À huit ans, mon frère m’a permis d’utiliser sa bicyclette qui n’avait plus les deux petites roues pour l’aider à garder l’équilibre. Il m’a poussé, le pneu avant a percuté le trottoir, je suis tombée, je me suis écorché le genou, j’ai pleuré, je n’ai rien dit à mes parents, je suis remontée et j’ai appris toute seule. L’été suivant, j’ai eu ma première bicyclette de fille. J’étais libre, je pouvais aller plus loin, plus vite.
À 18 ans, je faisais fabriquer le premier vélo dix vitesses, de fille. À Montréal chez un marchand italien. Je l’ai rapporté chez moi à Ville Saint-Laurent, j’apprenais à connaître les dangereuses rues de la ville. J’ai longé les routes vers Sorel, vers Saint-Jérôme, vers l’Outaouais. À 19 ans, lors d’une grève des autobus, j’ai préféré le vélo au pouce. Une heure pour me rendre à l’école normale. Mon épaule est entrée directement dans une portière ouverte, j’ai saigné, j’ai ravalé et j’ai appelé mes parents pour qu’ils viennent me chercher. Le lendemain, je remontais et retournais à l’école.
À 20 ans, j’ai traversé l’Irlande et le pays de Galles en vélo. Des vallées et des montagnes, des villages et des champs. Sans le moindre accroc sinon quelques broches à remplacer sur les roues et quelques égratignures aux mollets.

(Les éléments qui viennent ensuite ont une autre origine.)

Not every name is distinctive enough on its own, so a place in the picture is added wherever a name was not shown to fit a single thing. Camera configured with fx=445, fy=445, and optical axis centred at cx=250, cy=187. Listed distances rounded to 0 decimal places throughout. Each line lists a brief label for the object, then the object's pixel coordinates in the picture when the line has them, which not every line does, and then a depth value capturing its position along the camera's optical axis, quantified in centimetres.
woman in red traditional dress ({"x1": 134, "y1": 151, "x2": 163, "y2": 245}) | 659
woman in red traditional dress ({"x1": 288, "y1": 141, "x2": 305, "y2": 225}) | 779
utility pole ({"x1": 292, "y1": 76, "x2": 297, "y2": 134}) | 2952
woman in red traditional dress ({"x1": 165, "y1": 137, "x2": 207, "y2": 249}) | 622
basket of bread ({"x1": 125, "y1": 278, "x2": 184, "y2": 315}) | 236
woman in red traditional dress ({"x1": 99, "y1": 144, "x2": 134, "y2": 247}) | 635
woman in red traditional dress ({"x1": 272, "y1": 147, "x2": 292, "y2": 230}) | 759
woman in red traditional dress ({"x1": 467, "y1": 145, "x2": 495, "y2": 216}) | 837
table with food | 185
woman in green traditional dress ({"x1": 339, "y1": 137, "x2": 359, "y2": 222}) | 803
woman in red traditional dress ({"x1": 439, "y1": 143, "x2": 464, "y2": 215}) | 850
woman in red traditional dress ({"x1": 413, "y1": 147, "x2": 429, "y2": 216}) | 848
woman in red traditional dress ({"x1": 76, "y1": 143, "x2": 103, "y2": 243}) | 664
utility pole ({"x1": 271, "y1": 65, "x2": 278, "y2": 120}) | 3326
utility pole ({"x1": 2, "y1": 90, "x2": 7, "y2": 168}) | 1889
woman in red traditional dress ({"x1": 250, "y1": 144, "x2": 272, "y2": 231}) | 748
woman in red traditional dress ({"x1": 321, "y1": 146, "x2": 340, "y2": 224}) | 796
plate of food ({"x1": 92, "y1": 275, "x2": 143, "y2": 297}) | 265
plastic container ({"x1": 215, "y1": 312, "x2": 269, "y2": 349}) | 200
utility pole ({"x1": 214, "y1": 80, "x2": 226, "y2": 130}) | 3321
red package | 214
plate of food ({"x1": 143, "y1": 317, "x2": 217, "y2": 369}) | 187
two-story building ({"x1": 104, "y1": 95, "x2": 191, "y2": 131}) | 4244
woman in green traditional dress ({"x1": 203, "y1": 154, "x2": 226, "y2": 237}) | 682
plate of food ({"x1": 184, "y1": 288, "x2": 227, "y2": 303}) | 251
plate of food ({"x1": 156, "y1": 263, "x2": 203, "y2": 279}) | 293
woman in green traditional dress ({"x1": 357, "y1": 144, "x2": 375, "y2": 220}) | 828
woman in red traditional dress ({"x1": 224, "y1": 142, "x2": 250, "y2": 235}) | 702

À 38 ans, une collègue professeure se promenait en fin d’après-midi, sur un accotement en gravier, son vélo a fait une embardée, elle est tombée, sa tête a heurté une roche. Quelques heures plus tard, elle fut débranchée. Je n’ai jamais oublié. De ce jour, j’ai toujours porté mon casque, j’ai toujours regardé les accotements avec crainte et nervosité. Encore aujourd’hui, j’hésite à me promener en dehors des pistes cyclables si rares.
Saura-t-on jamais les raisons qui font qu’une personne vit et l’autre meurt? Tout n’est pas inscrit dans la prudence ou la chance. Tout n’est peut-être pas inscrit nulle part.
Chose certaine s’il y a pétition pour paver les accotements de toute la province et même de toute l’Amérique, montrez-la-moi, je la signe tout de suite.